Friday, January 6, 2012

The Cautionary Instruction: Hollywood goes to trial, military style

The Pittsburgh Post-Gazette/Ipso Facto
January 6, 2012

The court martial of Sgt. Frank Wuterich began this week in California on charges of manslaughter and assault. Wuterich, was a squad leader in Haditha, Iraq in 2005 when a roadside bomb exploded, killing a Marine and injuring two others. In the aftermath of the attack, 24 Iraqis were killed including women and children.

Most of what we know about military trials comes from Hollywood. This is not to diminish the gravity of the ongoing proceeding, but three pictures that do “justice” to military trials are Paths of Glory, Breaker Morant and A Few Good Men.

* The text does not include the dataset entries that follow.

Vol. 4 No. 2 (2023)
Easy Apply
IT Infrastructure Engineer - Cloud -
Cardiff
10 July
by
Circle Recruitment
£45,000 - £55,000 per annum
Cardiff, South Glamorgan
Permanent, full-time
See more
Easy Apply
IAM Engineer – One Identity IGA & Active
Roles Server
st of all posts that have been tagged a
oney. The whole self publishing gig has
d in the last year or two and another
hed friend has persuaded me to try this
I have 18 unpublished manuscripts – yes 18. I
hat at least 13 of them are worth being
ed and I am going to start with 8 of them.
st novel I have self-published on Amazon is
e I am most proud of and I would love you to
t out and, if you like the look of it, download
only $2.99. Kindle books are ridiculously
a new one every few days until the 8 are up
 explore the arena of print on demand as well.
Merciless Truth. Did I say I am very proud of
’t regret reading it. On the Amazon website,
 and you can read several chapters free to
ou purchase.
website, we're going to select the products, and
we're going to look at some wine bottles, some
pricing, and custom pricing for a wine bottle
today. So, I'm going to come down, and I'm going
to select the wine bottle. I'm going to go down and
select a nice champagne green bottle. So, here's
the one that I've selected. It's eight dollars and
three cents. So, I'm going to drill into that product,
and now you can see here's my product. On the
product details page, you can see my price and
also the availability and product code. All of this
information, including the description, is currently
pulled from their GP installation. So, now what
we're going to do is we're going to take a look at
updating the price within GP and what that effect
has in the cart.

Paths of Glory, released in 1957, was based on a novel by Humphrey Cobb. The novel was loosely based on the court-martial and execution of four French soldiers during World War I. Kirk Douglas played Colonel Dax, a unit commander, who was a lawyer in civilian life. He defended the soldiers charged with cowardice after they refused to continue a suicidal attack.

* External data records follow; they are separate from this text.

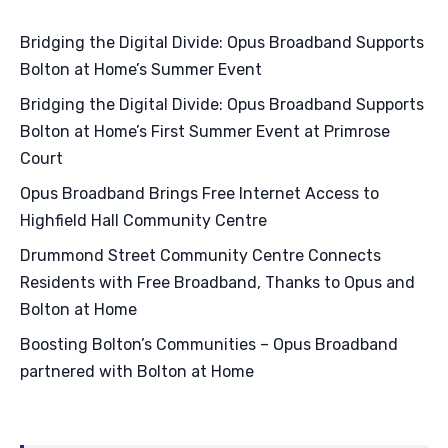
Bridging the Digital Divide: Opus Broadband Supports
Bolton at Home’s Summer Event
Bridging the Digital Divide: Opus Broadband Supports
Bolton at Home’s First Summer Event at Primrose
Court
Opus Broadband Brings Free Internet Access to
Highfield Hall Community Centre
Drummond Street Community Centre Connects
Residents with Free Broadband, Thanks to Opus and
Bolton at Home
Boosting Bolton’s Communities – Opus Broadband
partnered with Bolton at Home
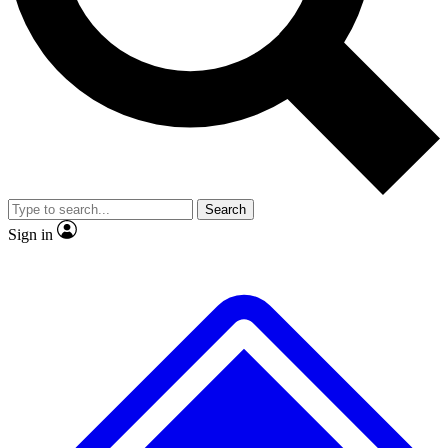
No ads, ever
Exclusive, original
reporting
Scientist interviews and
Member-only features
video
Search
Sign in
JOIN LIVE SCIENCE PRO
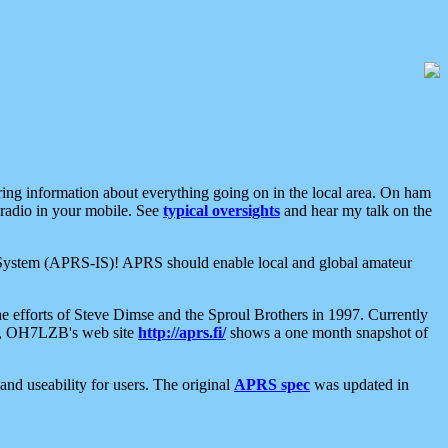
aring information about everything going on in the local area. On ham
 radio in your mobile. See
typical oversights
and hear my talk on the
net System (APRS-IS)! APRS should enable local and global amateur
e efforts of Steve Dimse and the Sproul Brothers in 1997. Currently
su, OH7LZB's web site
http://aprs.fi/
shows a one month snapshot of
nd useability for users. The original
APRS spec
was updated in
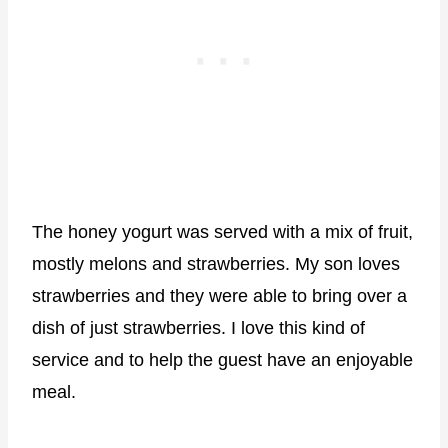
The honey yogurt was served with a mix of fruit,
mostly melons and strawberries. My son loves
strawberries and they were able to bring over a
dish of just strawberries. I love this kind of
service and to help the guest have an enjoyable
meal.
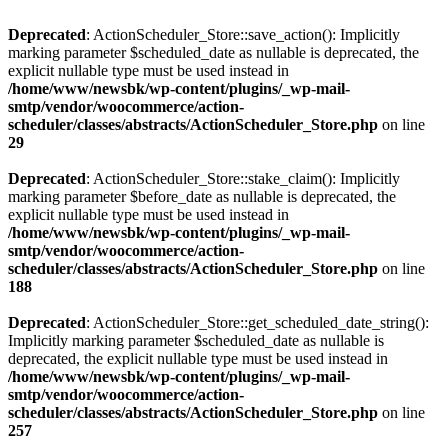
Deprecated
: ActionScheduler_Store::save_action(): Implicitly
marking parameter $scheduled_date as nullable is deprecated, the
explicit nullable type must be used instead in
/home/www/newsbk/wp-content/plugins/_wp-mail-
smtp/vendor/woocommerce/action-
scheduler/classes/abstracts/ActionScheduler_Store.php
on line
29
Deprecated
: ActionScheduler_Store::stake_claim(): Implicitly
marking parameter $before_date as nullable is deprecated, the
explicit nullable type must be used instead in
/home/www/newsbk/wp-content/plugins/_wp-mail-
smtp/vendor/woocommerce/action-
scheduler/classes/abstracts/ActionScheduler_Store.php
on line
188
Deprecated
: ActionScheduler_Store::get_scheduled_date_string():
Implicitly marking parameter $scheduled_date as nullable is
deprecated, the explicit nullable type must be used instead in
/home/www/newsbk/wp-content/plugins/_wp-mail-
smtp/vendor/woocommerce/action-
scheduler/classes/abstracts/ActionScheduler_Store.php
on line
257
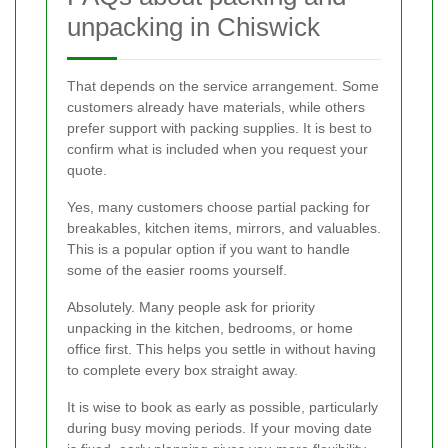
unpacking in Chiswick
That depends on the service arrangement. Some
customers already have materials, while others
prefer support with packing supplies. It is best to
confirm what is included when you request your
quote.
Yes, many customers choose partial packing for
breakables, kitchen items, mirrors, and valuables.
This is a popular option if you want to handle
some of the easier rooms yourself.
Absolutely. Many people ask for priority
unpacking in the kitchen, bedrooms, or home
office first. This helps you settle in without having
to complete every box straight away.
It is wise to book as early as possible, particularly
during busy moving periods. If your moving date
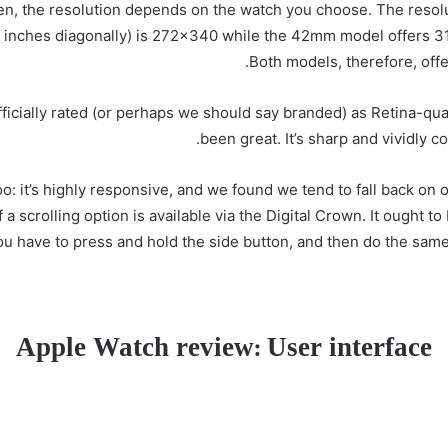
een, the resolution depends on the watch you choose. The reso
 inches diagonally) is 272×340 while the 42mm model offers 31
Both models, therefore, offer
ficially rated (or perhaps we should say branded) as Retina-qual
been great. It’s sharp and vividly co
oo: it’s highly responsive, and we found we tend to fall back o
 scrolling option is available via the Digital Crown. It ought to 
 you have to press and hold the side button, and then do the sam
Apple Watch review: User interface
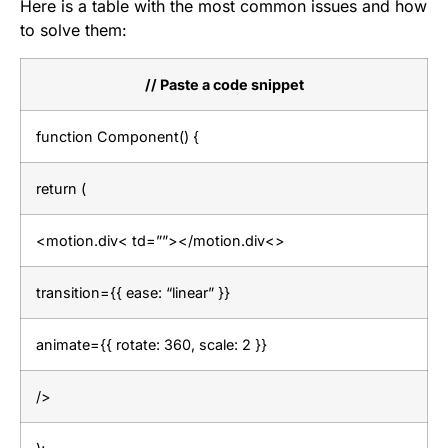
Here is a table with the most common issues and how
to solve them:
// Paste a code snippet
function Component() {
return (
<motion.div< td=””></motion.div<>
transition={{ ease: “linear” }}
animate={{ rotate: 360, scale: 2 }}
/>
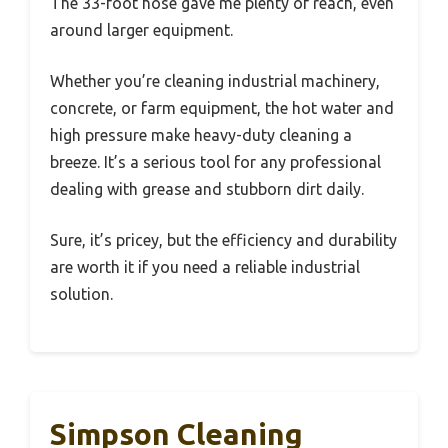
The 33-foot hose gave me plenty of reach, even
around larger equipment.
Whether you’re cleaning industrial machinery,
concrete, or farm equipment, the hot water and
high pressure make heavy-duty cleaning a
breeze. It’s a serious tool for any professional
dealing with grease and stubborn dirt daily.
Sure, it’s pricey, but the efficiency and durability
are worth it if you need a reliable industrial
solution.
Simpson Cleaning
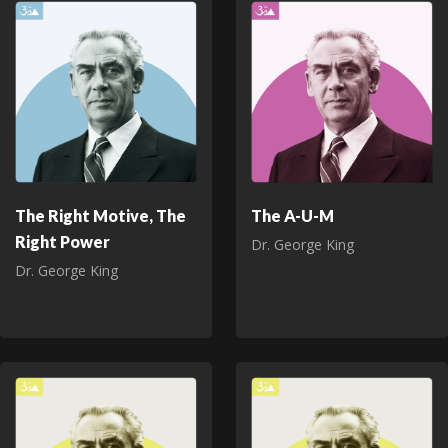
The Right Motive, The
The A-U-M
Right Power
Dr. George King
Dr. George King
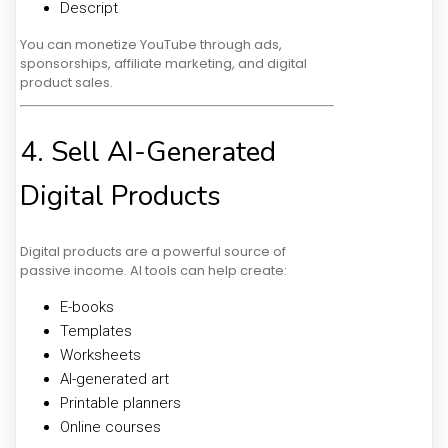
Descript
You can monetize YouTube through ads,
sponsorships, affiliate marketing, and digital
product sales.
4. Sell AI-Generated
Digital Products
Digital products are a powerful source of
passive income. AI tools can help create:
E-books
Templates
Worksheets
AI-generated art
Printable planners
Online courses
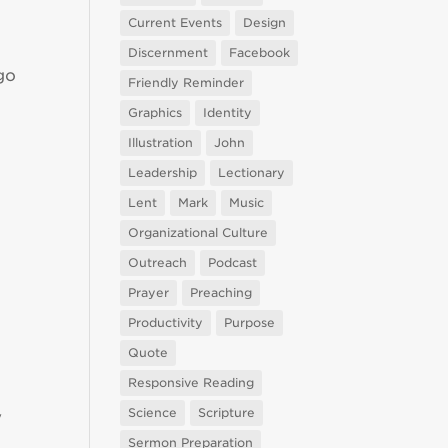
Current Events
Design
Discernment
Facebook
go
Friendly Reminder
Graphics
Identity
Illustration
John
Leadership
Lectionary
Lent
Mark
Music
Organizational Culture
Outreach
Podcast
Prayer
Preaching
Productivity
Purpose
Quote
Responsive Reading
Science
Scripture
y
Sermon Preparation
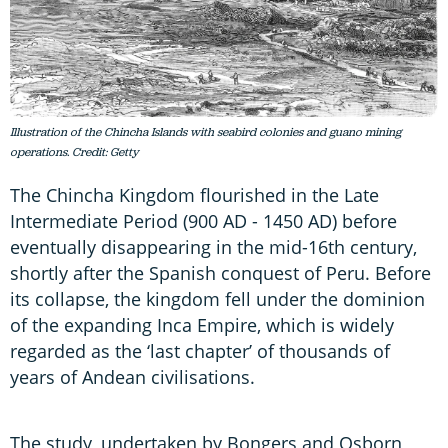
Illustration of the Chincha Islands with seabird colonies and guano mining
operations. Credit: Getty
The Chincha Kingdom flourished in the Late
Intermediate Period (900 AD - 1450 AD) before
eventually disappearing in the mid-16th century,
shortly after the Spanish conquest of Peru. Before
its collapse, the kingdom fell under the dominion
of the expanding Inca Empire, which is widely
regarded as the ‘last chapter’ of thousands of
years of Andean civilisations.
The study, undertaken by Bongers and Osborn,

The trial was a predetermined exercise to set an example for the rest of the French army. Colonel Dax, well aware of his clients’ fate, memorably told the court, “Gentlemen of the court, there are times that I'm ashamed to be a member of the human race and this is one such occasion.”

Breaker Morant was an Australian film released in 1980. The movie was also based on a true story. The movie explores, in detail, the court-martial of three Australian soldiers, carrying out unwritten orders to kill Dutch prisoners of war during the Boer War in 1902. The movie won a Golden Globe for best foreign film. The court room action is entertaining as typified by this exchange during the examination of a prosecution witness:

Prosecutor: How did Lt. Handcock look?
Witness: Like he was thinking, sir... like... I can't think of the ...
Prosecutor: Did he look like he was agitated?
Witness: Agitated? Yes, that's it, sir. Yes, sir, he looked agitated.
Defense Attorney: Objection. Major Bolton (prosecutor) is leading the witness.
Prosecutor: I will rephrase the question, sir. Tell me, how did Lt. Handcock look?
Witness: Agitated, sir!

The final film, A Few Good Men, was released in 1992. Originally written as a play and adapted for the big screen, the movie is based, in part, on a real incident that occurred at the Guantanamo Bay naval base.

Two Marines are on trial for carrying out a ‘Code Red’ order that resulted in the death of another marine. The code was ordered by the base commander to bring a wayward Marine into line. The movie’s well known ending, with Tom Cruise as Lt. Kaffee and Jack Nicholson as Colonel Jessup, lights up the screen with one of film’s all-time great cross-examinations.

The lead-up to, “You can’t handle the truth,” is so well underplayed that it is often forgotten. As Lt. Kaffee’s examination seems to unravel, Colonel Jessup goads him into the decisive confrontation, “Now, are these the questions I was really called here to answer? Phone calls and foot lockers? Please tell me that you have something more, Lieutenant. These two Marines are on trial for their lives. Please tell me their lawyer hasn't pinned their hopes to a phone bill.”

If you haven’t seen them, all three films are worth watching. If you have seen them, they’re worth another look.